● Source text:

........

# Accident waiting to happen?



## robert@fm (May 3, 2018)

https://www.independent.co.uk/life-...slily-mumsnet-debate-bodycon-us-a8329221.html 

Certainly not very practical in British weather.


----------



## Robin (May 3, 2018)

robert@fm said:


> Certainly not very practical in British weather


And think of the tan lines when it does turn hot!


----------



## kentish maid (May 3, 2018)

A cheeky little black dress, if only I was younger


----------



## Northerner (May 3, 2018)

It's very cheap, wonder if they have my size?


----------



## Mrs Mad Ronin (May 3, 2018)

Goodness, not much left to the imagination


----------



## KayC (May 3, 2018)

She's a model, she looks good in that outfit, but I'd be looking like this:


----------



## KayC (May 3, 2018)

Or this:


----------



## trophywench (May 3, 2018)

The 'headline' is an oxymoron I think .....


----------



## Contused (May 3, 2018)

KayC said:


> Or this:


Mmmmmm! Tasty!


----------



## HOBIE (May 3, 2018)

Only £13 . Far to much for a ball of string


----------



## Northerner (May 4, 2018)

Taking 'ripped jeans' a bit too far?   A 'snip' at $168


----------



## KayC (May 4, 2018)




----------



## HOBIE (May 4, 2018)

........

● Things to do:
- a) In the forum thread about the string dress, why does HOBIE call £13 too much? Answer in one to three sentences.
- b) Carry on the forum thread about the string dress from the point where it stops.

........

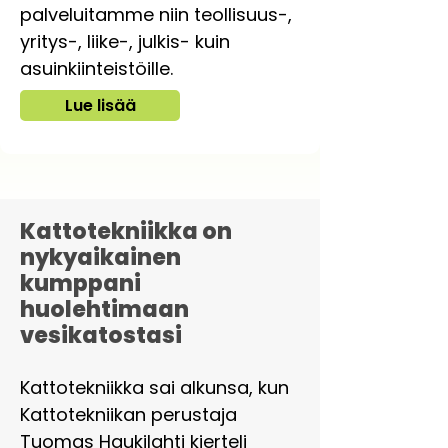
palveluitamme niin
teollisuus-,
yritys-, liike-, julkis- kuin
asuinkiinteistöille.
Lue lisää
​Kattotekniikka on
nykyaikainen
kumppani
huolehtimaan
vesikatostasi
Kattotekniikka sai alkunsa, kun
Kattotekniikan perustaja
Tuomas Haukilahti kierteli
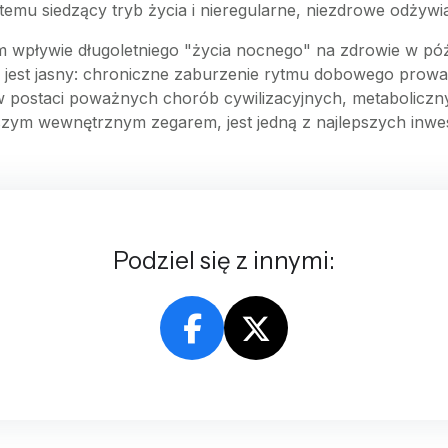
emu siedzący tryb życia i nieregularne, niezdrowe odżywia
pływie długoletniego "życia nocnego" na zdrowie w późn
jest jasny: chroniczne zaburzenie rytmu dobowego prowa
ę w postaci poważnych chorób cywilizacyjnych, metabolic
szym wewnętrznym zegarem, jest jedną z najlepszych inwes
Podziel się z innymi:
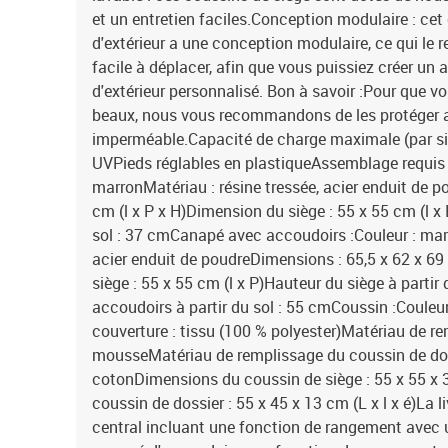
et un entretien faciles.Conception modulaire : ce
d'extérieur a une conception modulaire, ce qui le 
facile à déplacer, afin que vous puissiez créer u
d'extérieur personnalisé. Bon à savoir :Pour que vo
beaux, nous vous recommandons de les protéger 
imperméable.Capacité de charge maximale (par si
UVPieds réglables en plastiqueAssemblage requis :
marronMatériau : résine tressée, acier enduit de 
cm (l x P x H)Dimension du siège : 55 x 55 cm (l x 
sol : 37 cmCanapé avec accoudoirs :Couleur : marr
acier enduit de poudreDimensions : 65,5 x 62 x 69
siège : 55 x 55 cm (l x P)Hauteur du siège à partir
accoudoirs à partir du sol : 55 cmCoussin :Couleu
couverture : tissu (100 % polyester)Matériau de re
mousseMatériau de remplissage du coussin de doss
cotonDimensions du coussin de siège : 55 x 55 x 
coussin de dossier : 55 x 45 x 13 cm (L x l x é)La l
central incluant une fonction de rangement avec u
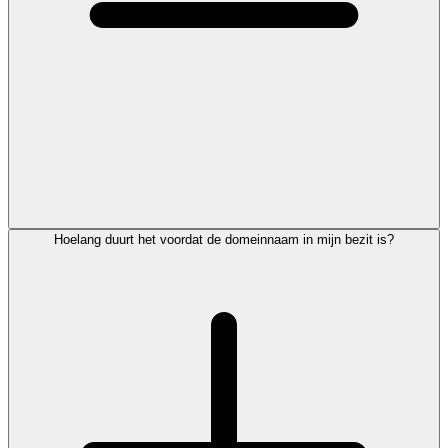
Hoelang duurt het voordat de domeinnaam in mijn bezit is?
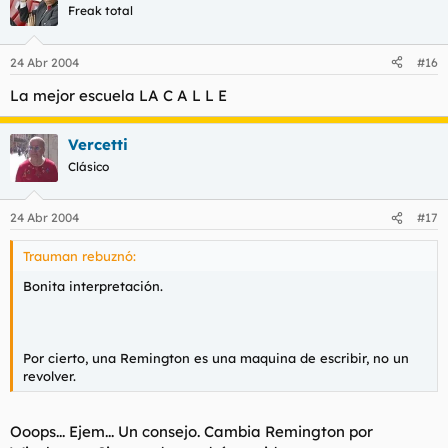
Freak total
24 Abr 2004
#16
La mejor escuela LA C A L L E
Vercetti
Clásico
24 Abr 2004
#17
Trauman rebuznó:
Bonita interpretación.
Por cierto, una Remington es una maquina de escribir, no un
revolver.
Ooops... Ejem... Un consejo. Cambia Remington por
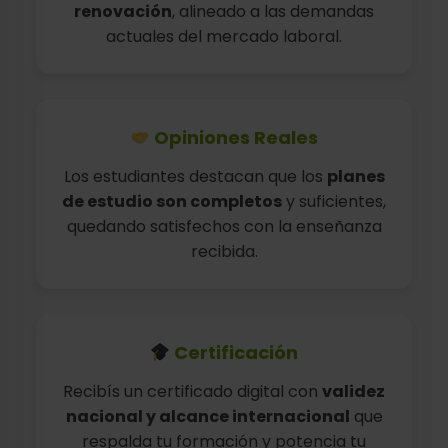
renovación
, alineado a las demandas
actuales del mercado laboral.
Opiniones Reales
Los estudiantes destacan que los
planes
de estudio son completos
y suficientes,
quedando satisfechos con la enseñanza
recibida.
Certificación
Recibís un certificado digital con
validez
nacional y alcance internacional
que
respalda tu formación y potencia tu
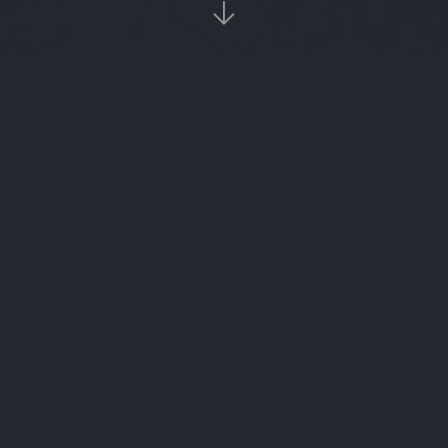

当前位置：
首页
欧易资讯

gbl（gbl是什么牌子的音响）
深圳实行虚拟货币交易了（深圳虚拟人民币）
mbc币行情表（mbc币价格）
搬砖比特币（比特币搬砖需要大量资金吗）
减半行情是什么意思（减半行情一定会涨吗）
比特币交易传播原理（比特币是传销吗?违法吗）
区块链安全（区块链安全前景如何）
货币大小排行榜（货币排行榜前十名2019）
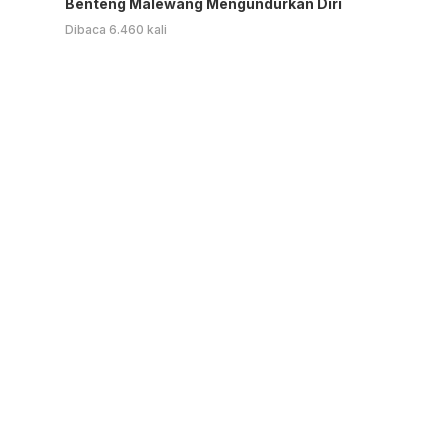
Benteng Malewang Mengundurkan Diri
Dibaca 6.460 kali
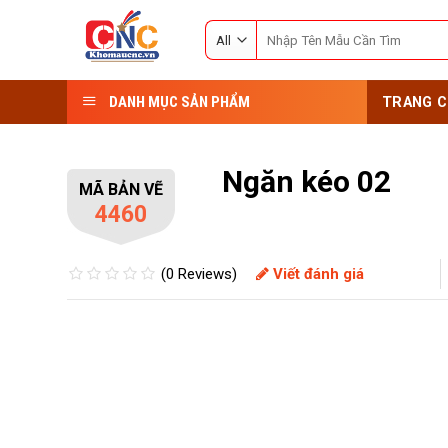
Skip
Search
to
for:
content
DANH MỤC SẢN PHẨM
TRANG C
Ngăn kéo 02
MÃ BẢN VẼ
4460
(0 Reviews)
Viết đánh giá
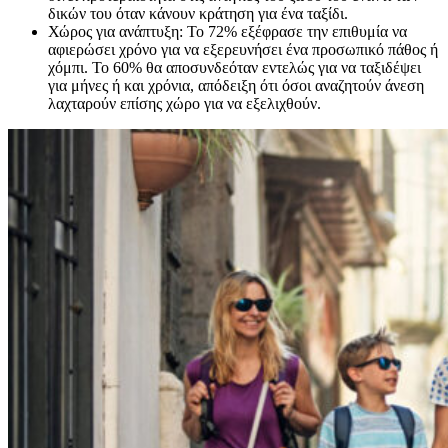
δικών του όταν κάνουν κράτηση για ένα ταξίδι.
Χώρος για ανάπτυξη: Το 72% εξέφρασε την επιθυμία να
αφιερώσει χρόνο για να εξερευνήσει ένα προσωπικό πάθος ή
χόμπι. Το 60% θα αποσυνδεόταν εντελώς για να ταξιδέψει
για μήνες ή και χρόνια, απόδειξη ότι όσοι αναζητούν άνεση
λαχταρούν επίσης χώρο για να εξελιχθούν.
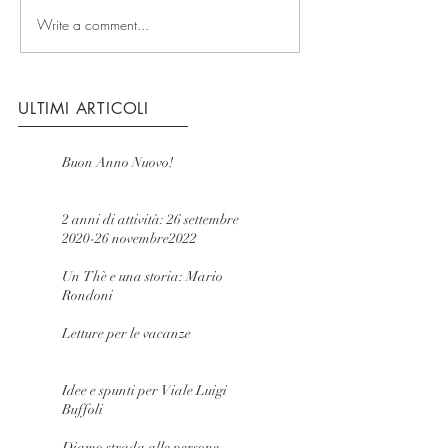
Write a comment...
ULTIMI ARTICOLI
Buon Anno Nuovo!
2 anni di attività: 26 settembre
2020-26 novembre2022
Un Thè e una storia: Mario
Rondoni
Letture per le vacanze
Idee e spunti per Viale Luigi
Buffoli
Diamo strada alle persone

........

● Answers by item number:
- a) HOBIE thinks £13 is too much because, as HOBIE sees it, the dress is nothing more than a ball of string.

- b)
Northerner said:


> Taking 'ripped jeans' a bit too far?   A 'snip' at $168
> 
> View attachment 8412


It wont be long till someone does this ?


----------



## mikeyB (May 4, 2018)

Erm- how does she have a wee? Could end up looking like a cats cradle


----------



## Robin (May 4, 2018)

I'm trying to imagine what the rear view looks like. No, I mean, I'm trying NOT to imagine what the rear view looks like...


----------



## kentish maid (May 4, 2018)

Robin said:


> I'm trying to imagine what the rear view looks like. No, I mean, I'm trying NOT to imagine what the rear view looks like...


A bit cheeky no doubt


----------



## Lanny (May 4, 2018)

It’s like the thermal bandages costume in the film The Fifth Element! Only a supermodel could pull off THAT look: only just!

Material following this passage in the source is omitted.